- WORK REQUEST: Write the next part of the match report below on South Africa's 27-9 win over the British and Irish Lions, starting after its last sentence.

- TEXT BLOCK:
Five takeaways from South Africa v British & Irish Lions

Date published: July 31 2021 - James While

Following South Africa’s 27-9 victory over the British and Irish Lions on Saturday, here’s our five takeaways from the match in Cape Town.

Top line

This again was another game of two halves, with South Africa coming back from 9-6 down at half-time to control the match to win 27-9, with Makazole Mapimpi producing a brilliant display to take his team home.

A fractious affair saw Cheslin Kolbe and Duhan van der Merwe both receive yellow cards and at times, tempers simmered to boiling point.

The match was sluggish, played at a snail’s pace on a pitch that offered little to anyone that wanted to play rugby, but South Africa adapted much better to those conditions than the British and Irish Lions did, and when the ball is hoofed into the air by both sides for 80 minutes the underfoot conditions are rendered irrelevant.

The win sets the series up for an all or nothing decider in a week’s time. With such little to choose between two giants of the game, it’s fitting that the interest in the series will be extended and next weekend promises to be an absolute cracker.

Architecture

Many of the South Africans had gone into this game short of Test match sharpness, but the run-outs of the last few weeks allowed the Boks to build momentum, mainly through the brilliant control of Handre Pollard at fly-half, supported by magnificent kick chasing from his entire backline, notably Lukhanyo Am and Damian de Allende, who created havoc in the aerial battles.

The switch of Franco Mostert from lock to blindside flank was a move of rugby genius. For most of the first half, Mako Vunipola, one of the Lions’ best performers, did a great number on Frans Malherbe whilst the latter had Kwagga Smith scrummaging behind him. Mostert’s switch allowed competition at scrum time and eventual dominance, with the power from the three Bok locks really telling.

That substitution also allowed South Africa to make much better inroads in the lineout, and that, coupled with an absolutely abysmal performance in both parts of the set-piece from replacement Lions hooker, Ken Owens, combined to give the hosts momentum and belief.

Finally, the Springboks played for the full 80 minutes – they didn’t fade and, charged by the adrenaline a lead gives you, they kept momentum going right until the end.

Above all, they had a game plan – a simple one – but an effective one and that in the end paid dividends.

- SUPPLIED MATERIAL:
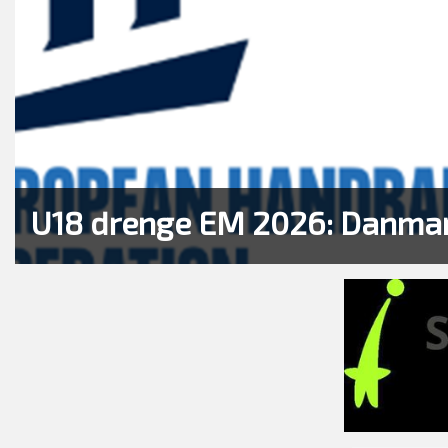
U18 drenge EM 2026: Danmark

- EXPECTED ANSWER:
Lacklustre Lions

For 40 minutes the Lions were superb – massive on the gain line, huge in the set-piece and brisk around the field. However, as the Springboks turned the screw, they really didn’t fire a shot in the second half.

They lacked shape – something to give them a process to deliver – and moreover they really struggled to get any form of forward momentum, with their longest carry of the match being something like 18 metres and no one managed any other single carry above 10 metres.

There was a lot of good things to take out – the first half performances of Maro Itoje and Vunipola were encouraging – but as long as South Africa met the Lions’ fitness levels, they never looked like moving out of the Springbok stranglehold.

Questions too will be asked about the aerial defence and the commitment to catching under pressure, and in that area the Lions were pulled apart.

For a side that looked world beaters seven days ago, the change in fortune was remarkable but one borne out of a lack of execution and a real dearth of creativity in the backline. The most worrying thing, however, is that the momentum is now with the Springboks and that will be extraordinarily hard to stop.

Margins

One of the most startling things about this match was the sheer length of the game. Each half took 65 minutes to deliver and that allowed South Africa to play hard rugby at the pace that suited them. With referee Ben O’Keeffe deliberate and consistent in his decisioning, he took great time to go though every aspect of every decision in detail, and that very much worked in the Springboks favour.

In every other aspect, the margins went the way of the host. Every contest, every small battle seemed to be lost and that will worry the Lions.

To suggest that was luck is missing the point. South Africa played pressure rugby with incredible accuracy and execution, based upon a brilliant rush defence – you make your own luck in rugby and South Africa did that aplenty.

They will have learned a lot from this game. They’ve unpicked a Lions weakness in the aerial defence, they hold the whip hand in the set-piece and moving forward, they’ll be relishing next weekend.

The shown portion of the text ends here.